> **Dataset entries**
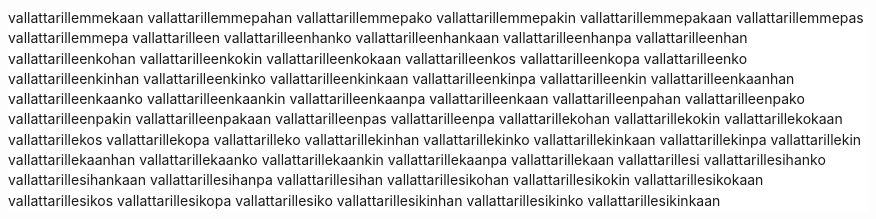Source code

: vallattarillemmekaan
vallattarillemmepahan
vallattarillemmepako
vallattarillemmepakin
vallattarillemmepakaan
vallattarillemmepas
vallattarillemmepa
vallattarilleen
vallattarilleenhanko
vallattarilleenhankaan
vallattarilleenhanpa
vallattarilleenhan
vallattarilleenkohan
vallattarilleenkokin
vallattarilleenkokaan
vallattarilleenkos
vallattarilleenkopa
vallattarilleenko
vallattarilleenkinhan
vallattarilleenkinko
vallattarilleenkinkaan
vallattarilleenkinpa
vallattarilleenkin
vallattarilleenkaanhan
vallattarilleenkaanko
vallattarilleenkaankin
vallattarilleenkaanpa
vallattarilleenkaan
vallattarilleenpahan
vallattarilleenpako
vallattarilleenpakin
vallattarilleenpakaan
vallattarilleenpas
vallattarilleenpa
vallattarillekohan
vallattarillekokin
vallattarillekokaan
vallattarillekos
vallattarillekopa
vallattarilleko
vallattarillekinhan
vallattarillekinko
vallattarillekinkaan
vallattarillekinpa
vallattarillekin
vallattarillekaanhan
vallattarillekaanko
vallattarillekaankin
vallattarillekaanpa
vallattarillekaan
vallattarillesi
vallattarillesihanko
vallattarillesihankaan
vallattarillesihanpa
vallattarillesihan
vallattarillesikohan
vallattarillesikokin
vallattarillesikokaan
vallattarillesikos
vallattarillesikopa
vallattarillesiko
vallattarillesikinhan
vallattarillesikinko
vallattarillesikinkaan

> **Exercise aim**
A faithful copy of the records above, without images, is what to give back.

> **Written response**
Source code

: vallattarillemmekaan
vallattarillemmepahan
vallattarillemmepako
vallattarillemmepakin
vallattarillemmepakaan
vallattarillemmepas
vallattarillemmepa
vallattarilleen
vallattarilleenhanko
vallattarilleenhankaan
vallattarilleenhanpa
vallattarilleenhan
vallattarilleenkohan
vallattarilleenkokin
vallattarilleenkokaan
vallattarilleenkos
vallattarilleenkopa
vallattarilleenko
vallattarilleenkinhan
vallattarilleenkinko
vallattarilleenkinkaan
vallattarilleenkinpa
vallattarilleenkin
vallattarilleenkaanhan
vallattarilleenkaanko
vallattarilleenkaankin
vallattarilleenkaanpa
vallattarilleenkaan
vallattarilleenpahan
vallattarilleenpako
vallattarilleenpakin
vallattarilleenpakaan
vallattarilleenpas
vallattarilleenpa
vallattarillekohan
vallattarillekokin
vallattarillekokaan
vallattarillekos
vallattarillekopa
vallattarilleko
vallattarillekinhan
vallattarillekinko
vallattarillekinkaan
vallattarillekinpa
vallattarillekin
vallattarillekaanhan
vallattarillekaanko
vallattarillekaankin
vallattarillekaanpa
vallattarillekaan
vallattarillesi
vallattarillesihanko
vallattarillesihankaan
vallattarillesihanpa
vallattarillesihan
vallattarillesikohan
vallattarillesikokin
vallattarillesikokaan
vallattarillesikos
vallattarillesikopa
vallattarillesiko
vallattarillesikinhan
vallattarillesikinko
vallattarillesikinkaan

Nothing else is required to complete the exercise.